= Marguerite Laugier =

French astronomer (1896–1976)

Asteroids discovered: 21
| 1247 Memoria | 30 August 1932 |
| 1426 Riviera | 1 April 1937 |
| 1461 Jean-Jacques | 30 December 1937 |
| 1651 Behrens | 23 April 1936 |
| 1681 Steinmetz | 23 November 1948 |
| 1690 Mayrhofer | 8 November 1948 |
| 1730 Marceline | 17 October 1936 |
| 1755 Lorbach | 8 November 1936 |
| 1884 Skip | 2 March 1943 |
| 2068 Dangreen | 8 January 1948 |
| 2106 Hugo | 21 October 1936 |
| 2384 Schulhof | 2 March 1943 |
| 2393 Suzuki | 17 November 1955 |
| 2677 Joan | 25 March 1935 |
| 3220 Murayama | 22 November 1951 |
| 3568 ASCII | 17 October 1936 |
| 4649 Sumoto | 20 December 1936 |
| 4909 Couteau | 28 September 1949 |
| 6887 Hasuo | 24 November 1951 |
| 10449 Takuma | 16 October 1936 |
| (20959) 1936 UG | 21 October 1936 |

Marguerite Laugier (née Lhomme) (12 September 1896 – 10 June 1976) was a French astronomer active at the Nice Observatory from the 1930s to the 1950s. Contemporary astronomical articles refer to her as "Madame Laugier".
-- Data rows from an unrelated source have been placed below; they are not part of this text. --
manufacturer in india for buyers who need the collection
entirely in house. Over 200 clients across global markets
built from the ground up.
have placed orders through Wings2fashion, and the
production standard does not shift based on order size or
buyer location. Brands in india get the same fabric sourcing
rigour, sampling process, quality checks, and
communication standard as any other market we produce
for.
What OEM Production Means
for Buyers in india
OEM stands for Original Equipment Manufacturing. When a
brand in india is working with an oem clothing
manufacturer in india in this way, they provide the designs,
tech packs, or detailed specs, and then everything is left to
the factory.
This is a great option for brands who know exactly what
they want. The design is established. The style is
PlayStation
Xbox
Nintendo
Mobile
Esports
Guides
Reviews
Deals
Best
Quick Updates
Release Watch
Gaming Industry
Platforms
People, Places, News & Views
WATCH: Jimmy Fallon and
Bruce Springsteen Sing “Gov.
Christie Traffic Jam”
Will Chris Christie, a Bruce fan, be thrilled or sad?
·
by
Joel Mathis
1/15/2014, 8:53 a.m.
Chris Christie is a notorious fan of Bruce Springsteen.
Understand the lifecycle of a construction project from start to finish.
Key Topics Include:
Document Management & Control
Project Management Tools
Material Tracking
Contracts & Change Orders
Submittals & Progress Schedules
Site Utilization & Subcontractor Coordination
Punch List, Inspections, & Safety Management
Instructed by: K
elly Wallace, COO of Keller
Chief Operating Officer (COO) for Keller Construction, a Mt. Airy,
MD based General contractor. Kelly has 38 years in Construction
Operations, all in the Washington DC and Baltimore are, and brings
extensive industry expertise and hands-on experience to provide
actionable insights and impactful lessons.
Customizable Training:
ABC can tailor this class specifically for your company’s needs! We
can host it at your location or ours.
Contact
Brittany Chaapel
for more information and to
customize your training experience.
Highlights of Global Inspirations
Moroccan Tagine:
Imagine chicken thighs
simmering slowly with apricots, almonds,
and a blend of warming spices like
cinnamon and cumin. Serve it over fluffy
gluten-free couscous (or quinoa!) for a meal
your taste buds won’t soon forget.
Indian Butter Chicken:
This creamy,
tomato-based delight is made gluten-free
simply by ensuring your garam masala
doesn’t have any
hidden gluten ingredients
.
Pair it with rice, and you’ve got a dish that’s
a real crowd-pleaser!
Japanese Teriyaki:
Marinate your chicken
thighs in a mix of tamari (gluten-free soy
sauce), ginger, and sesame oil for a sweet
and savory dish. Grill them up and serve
The Minor Planet Center credits her with the discovery of 21 numbered asteroids, made between 1932 and 1955.

Marguerite Laugier maintained international correspondence with professional and amateur astronomers, which is reflected in the various asteroid names attributed to her contacts.

In 1939, she was awarded the Lalande Prize for her work.

The outer main-belt asteroid 1597 Laugier, discovered by Louis Boyer at Algiers in 1949, is named in her honor (M.P.C. 4418).

Note: She is not to be confused with a male "M. Laugier" in 19th century literature, where the M. stands for "Monsieur". This refers to Paul Auguste Ernest Laugier (1812–1872).